# Document segment
# # # # #

[R] squared "pie chart" - is there such a thing?

Dimitri Liakhovitski dimitri.liakhovitski at gmail.com
Thu Jul 21 18:06:09 CEST 2011


I tried the mosaic chart:

mytotal=data.frame(x=50,y=30,z=20)
require(stats)
mosaicplot(mytotal1)

It's good, but it only creates rectangles that are stacked on top of
each other, which is not exactly what I was looking for.

Is there a R package for waffle chart?
I tried help.search("waffle") and found nothing. Also nothing on Google...

Thanks!
Dimitri

On Thu, Jul 21, 2011 at 11:33 AM, Hadley Wickham <hadley at rice.edu> wrote:
> This is called a squarified pie chart or a waffle chart (if you want
> to keep the food metaphor going):
> http://eagereyes.org/communication/Engaging-readers-with-square-pie-waffle-charts.html
>
> Hadley
>
>
> On Thu, Jul 21, 2011 at 10:29 AM, Dimitri Liakhovitski
> <dimitri.liakhovitski at gmail.com> wrote:
>> Hello!

# # # # #

# Set exercise 1
Replace "phylum" with "division" in the records, starting at the line containing "order: Hymenoptera" and ending at the end of the records, and write those lines out with everything else unchanged and the pictures left out.
# Set exercise 2
Continue the mailing-list message about squared pie charts from the point where it stops.
The records that follow have no connection to the mailing-list message.

# # # # #

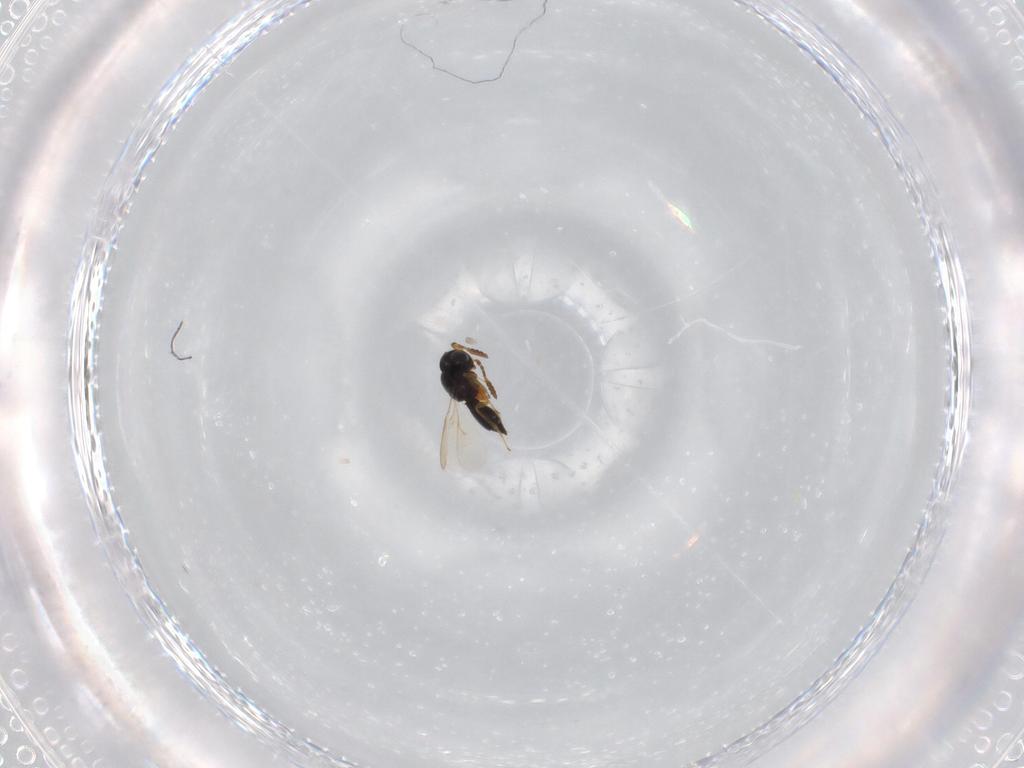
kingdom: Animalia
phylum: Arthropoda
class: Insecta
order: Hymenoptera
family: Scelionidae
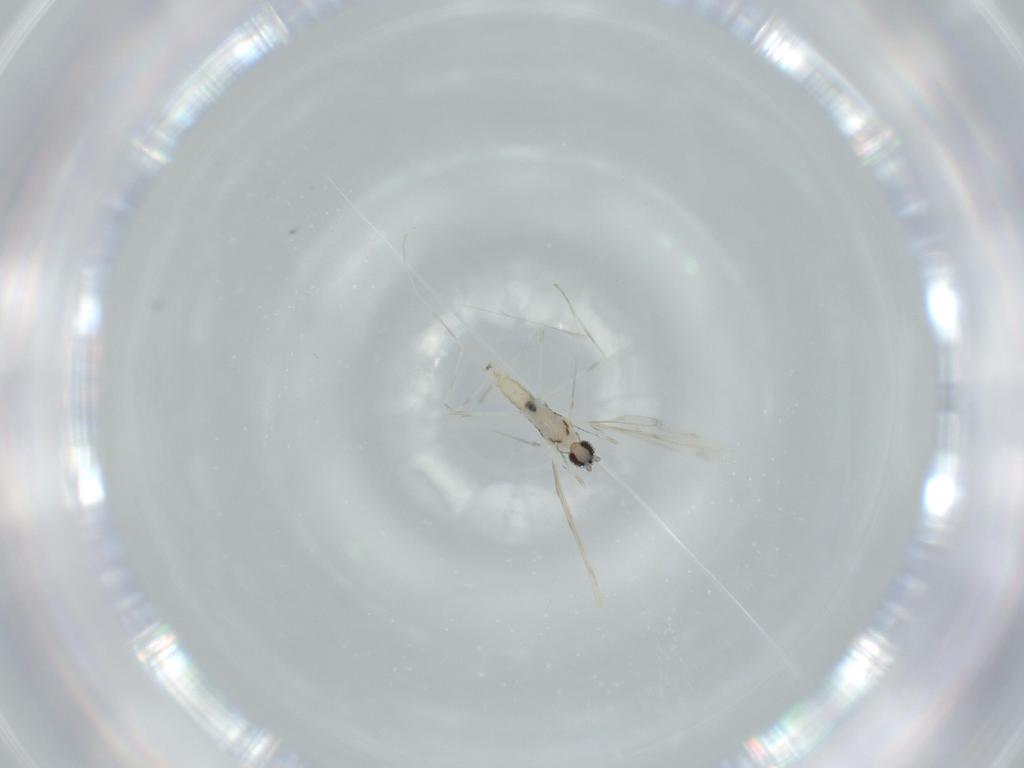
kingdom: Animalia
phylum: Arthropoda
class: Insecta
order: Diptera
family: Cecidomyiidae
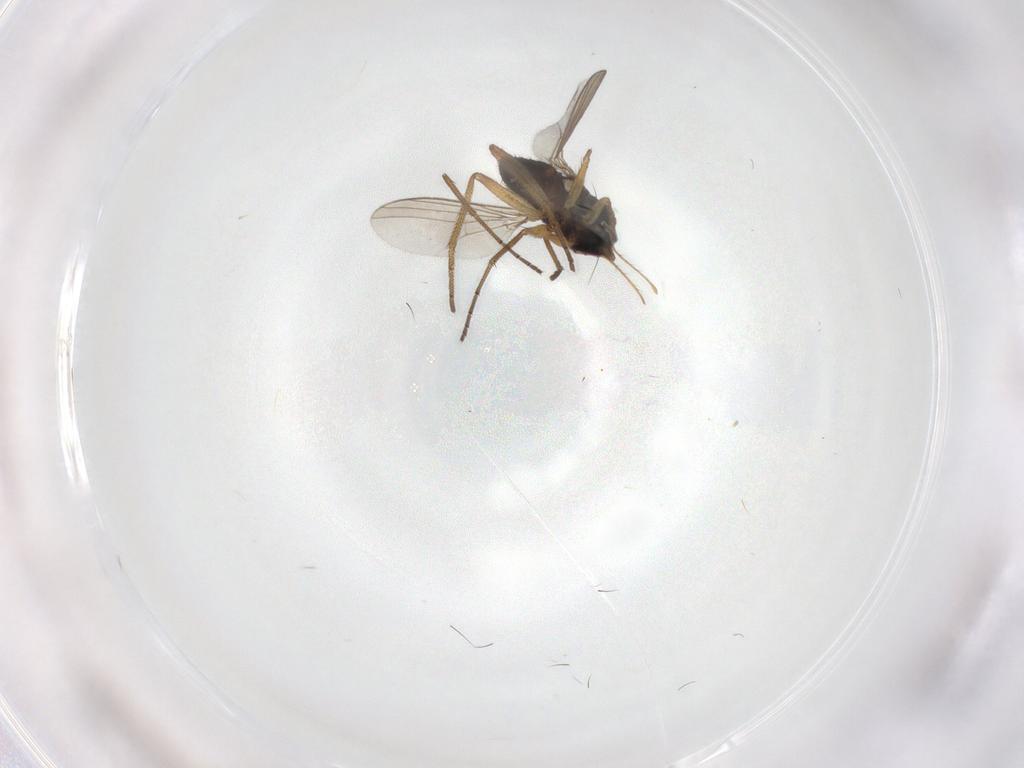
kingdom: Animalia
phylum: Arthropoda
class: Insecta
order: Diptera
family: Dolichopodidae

# # # # #

# Task response 1
order: Hymenoptera
family: Scelionidae
kingdom: Animalia
division: Arthropoda
class: Insecta
order: Diptera
family: Cecidomyiidae
kingdom: Animalia
division: Arthropoda
class: Insecta
order: Diptera
family: Dolichopodidae

# Task response 2
>> It's a shoot in the dark, but I'll try. If one has a total of 100
>> (e.g., %), and three components of the total, e.g.,
>> mytotal=data.frame(x=50,y=30,z=20), - one could build a pie chart with
>> 3 sectors representing x, y, and z according to their proportions in
>> the total.
>> I am wondering if it's possible to build something very similar, but
>> not on a circle but in a square - such that the total area of the
>> square is the sum of the components and the components (x, y, and z)
>> are represented on a square as shapes with right angles (squares,
>> rectangles, L-shapes, etc.). I realize there are many possible
>> positions and shapes - even for 3 components. But I don't really care
>> where components are located within the square - as long as they are
>> there.
>>
>> Is there a package that could do something like that?
>> Thanks a lot!
>>
>> --
>> Dimitri Liakhovitski
>> marketfusionanalytics.com
>>
>> ______________________________________________
>> R-help at r-project.org mailing list
>> https://stat.ethz.ch/mailman/listinfo/r-help
>> PLEASE do read the posting guide http://www.R-project.org/posting-guide.html
>> and provide commented, minimal, self-contained, reproducible code.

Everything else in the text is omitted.